▶ _STATED PROBLEM_:
Render each line of the data below as a numbered list, skipping any blank lines. Leave the pictures out of your answer.

▶ _RAW RECORDS_:
<<<<

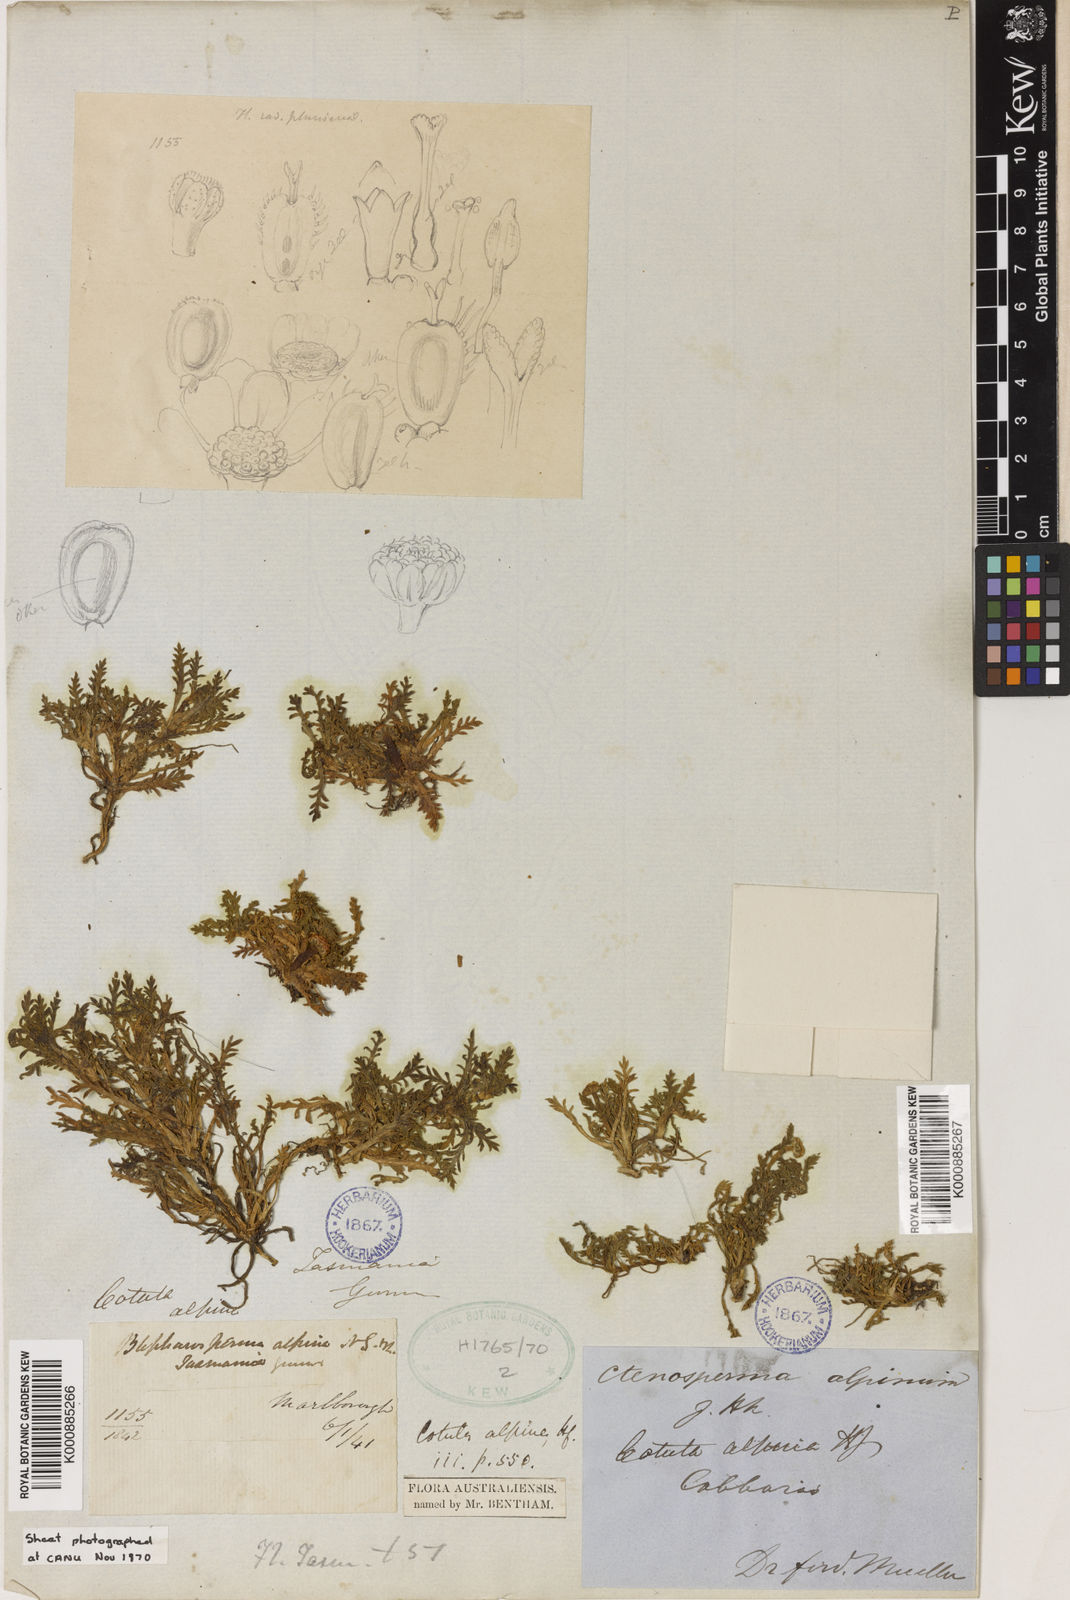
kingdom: Plantae
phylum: Tracheophyta
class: Magnoliopsida
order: Asterales
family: Asteraceae
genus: Cotula
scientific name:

>>>>

▶ _SOLUTION FOR THIS EXERCISE_:
1. kingdom: Plantae
2. phylum: Tracheophyta
3. class: Magnoliopsida
4. order: Asterales
5. family: Asteraceae
6. genus: Cotula
7. scientific name:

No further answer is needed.